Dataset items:
__________
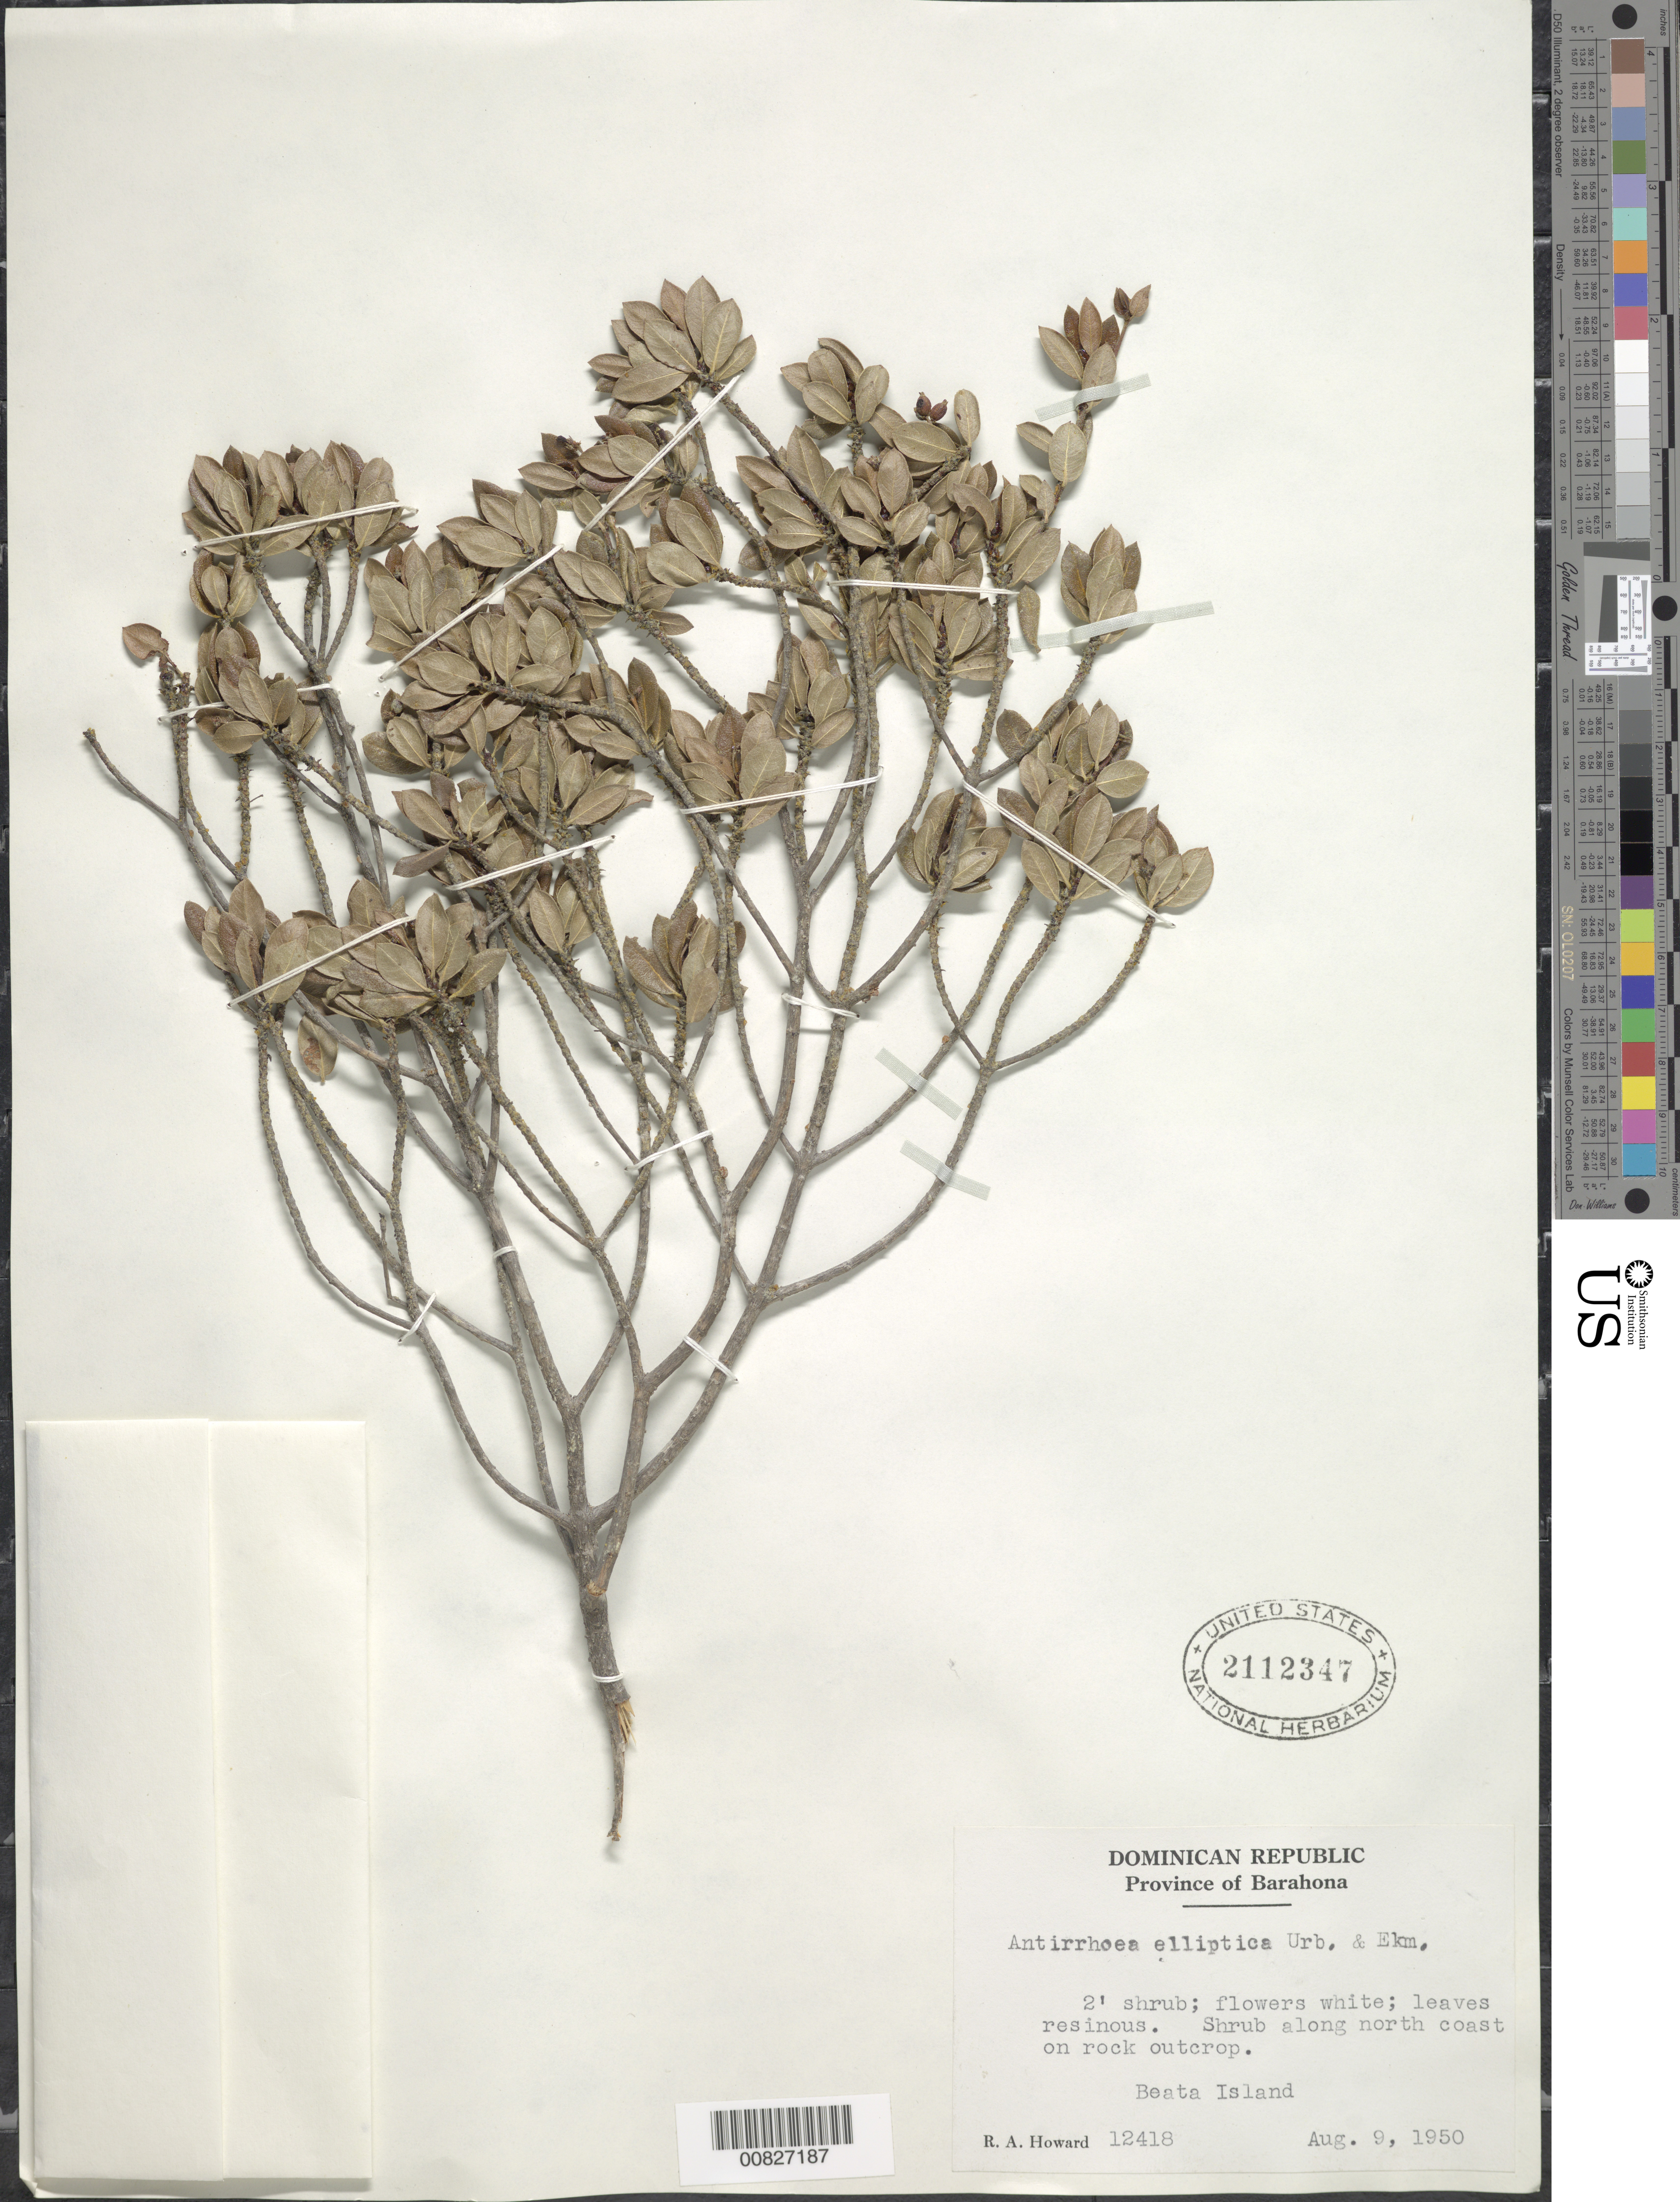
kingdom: Plantae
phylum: Tracheophyta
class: Magnoliopsida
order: Gentianales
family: Rubiaceae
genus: Stenostomum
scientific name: Stenostomum ellipticum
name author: (Urb. & Ekman) Borhidi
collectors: R. A. Howard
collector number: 12418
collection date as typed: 09 Aug 1950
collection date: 1950-08-09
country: Dominican Republic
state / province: Barahona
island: Isla Beata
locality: Along north coast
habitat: On rock outcrop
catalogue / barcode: US 2112347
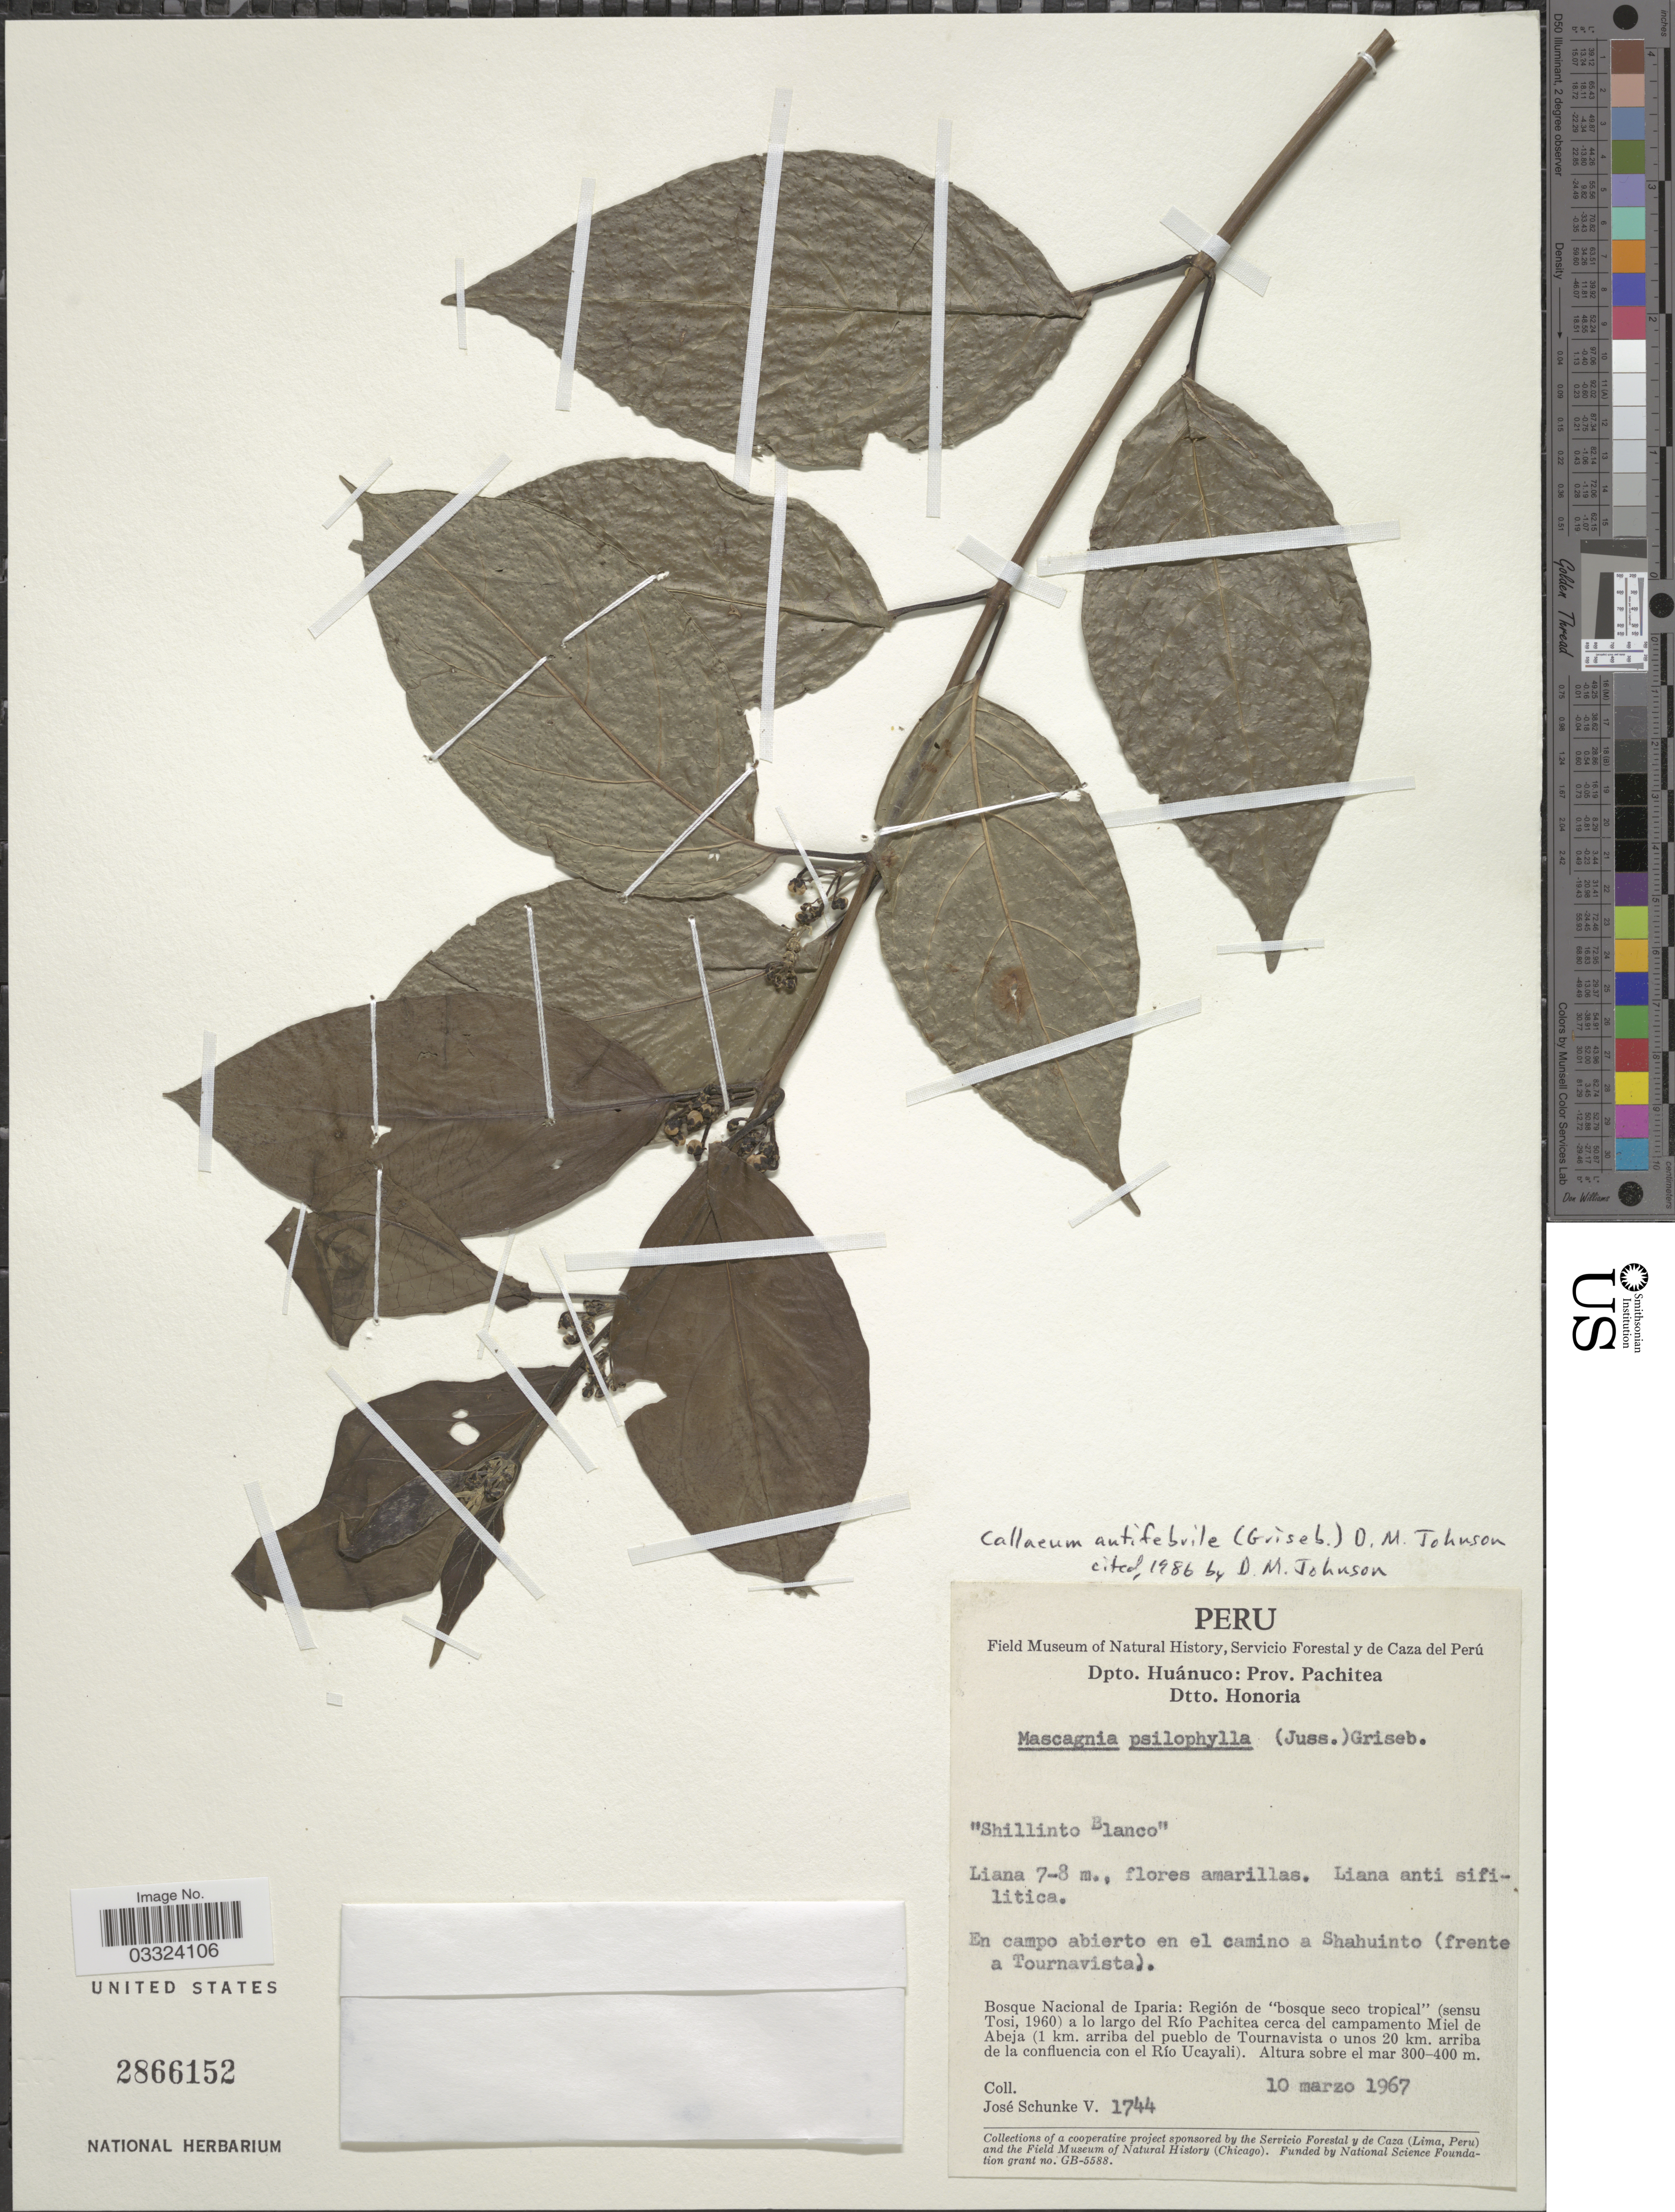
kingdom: Plantae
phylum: Tracheophyta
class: Magnoliopsida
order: Malpighiales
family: Malpighiaceae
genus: Callaeum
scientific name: Callaeum antifebrile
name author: (Ruiz ex Griseb.) D.M. Johnson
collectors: J. Schunke Vigo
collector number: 1744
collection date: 1967-03-10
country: Peru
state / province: Huánuco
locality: Dpto. Huánuco: Prov. Pachitea. Dtto Honoria. En campo abierto en el camino a Shahuinto (frente a Tournavista). Bosque Nacional de Iparia: Región de "bosque seco tropical" (sensu Tosi, 1960) a lo largo del Río Pachitea cerca del campamento Miel de Abeja (1 km. arriba del pueblo de Tournavist o unos 20 km. arriba de la confluencia con el Río Ucayali).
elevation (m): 300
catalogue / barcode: US 2866152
__________
DIRECTION: Rewrite the listing with "locality" changed to "site" wherever it appears, and omit the pictures from your version.

REPLY:
kingdom: Plantae
phylum: Tracheophyta
class: Magnoliopsida
order: Gentianales
family: Rubiaceae
genus: Stenostomum
scientific name: Stenostomum ellipticum
name author: (Urb. & Ekman) Borhidi
collectors: R. A. Howard
collector number: 12418
collection date as typed: 09 Aug 1950
collection date: 1950-08-09
country: Dominican Republic
state / province: Barahona
island: Isla Beata
site: Along north coast
habitat: On rock outcrop
catalogue / barcode: US 2112347
kingdom: Plantae
phylum: Tracheophyta
class: Magnoliopsida
order: Malpighiales
family: Malpighiaceae
genus: Callaeum
scientific name: Callaeum antifebrile
name author: (Ruiz ex Griseb.) D.M. Johnson
collectors: J. Schunke Vigo
collector number: 1744
collection date: 1967-03-10
country: Peru
state / province: Huánuco
site: Dpto. Huánuco: Prov. Pachitea. Dtto Honoria. En campo abierto en el camino a Shahuinto (frente a Tournavista). Bosque Nacional de Iparia: Región de "bosque seco tropical" (sensu Tosi, 1960) a lo largo del Río Pachitea cerca del campamento Miel de Abeja (1 km. arriba del pueblo de Tournavist o unos 20 km. arriba de la confluencia con el Río Ucayali).
elevation (m): 300
catalogue / barcode: US 2866152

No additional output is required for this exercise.